WHAT TO DO -
1. According to the prenatal testing text, why is it useful to be informed about prenatal tests? Answer in one to three sentences.
2. Continue the text on prenatal testing after its last sentence.

If a screening test shows an increased risk, your provider will suggest diagnostic testing to learn more. Diagnostic tests are performed on genetic material from the baby to determine whether he or she has a birth defect.
Being informed about what prenatal tests look for, how they are conducted and what their results may mean can help you make decisions that are best for you and your baby.
What does it test for? Chromosomal abnormalities, such as trisomy 21, trisomy 18, trisomy 13, and single gene disorders, such as cystic fibrosis.

(Dataset entries)
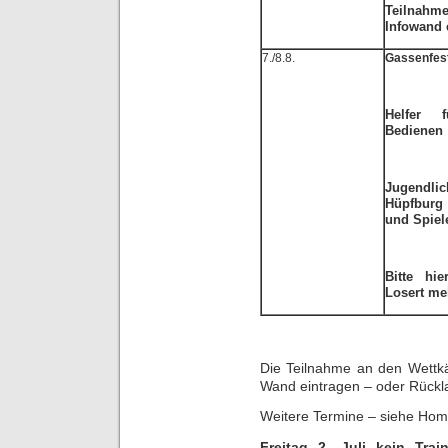
Teilnahme
Infowand 
7./8.8.
Gassenfes
Helfer 
Bedienen
Jugendli
Hüpfburg
und Spiel
Bitte hie
Losert me
Die Teilnahme an den Wettkä
Wand eintragen – oder Rückla
Weitere Termine – siehe Ho
Freitag 2. Juli kein Trai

RESULTS BY TASK -
1. Knowing what prenatal tests look for, how they are conducted and what their results may mean can help you make decisions that are best for you and your baby.

2.
How is it given? A provider takes a small sample of cells from the placenta, which has the same genetic material as the baby, in one of two ways: During a trans-abdominal CVS, a provider inserts a thin needle through the mother’s belly and into the uterus to take a small sample of placental tissue; or, with a transcervical CVS, a provider inserts a thin tube through the mother’s vagina and cervix to take a tiny sample of placental tissue. The sample is sent to a laboratory, where the chromosomes in the cells are checked to see if they are missing or damaged. CVS results come back in about one or two weeks. After the test, women may experience cramping and they may have some spotting. (Women who have this test should call their provider if they have heavy bleeding or a fever, or if they start to feel contractions.)
Is there a risk? Yes, but it’s low: CVS carries a less than 1 in 300 to 500 risk of miscarriage.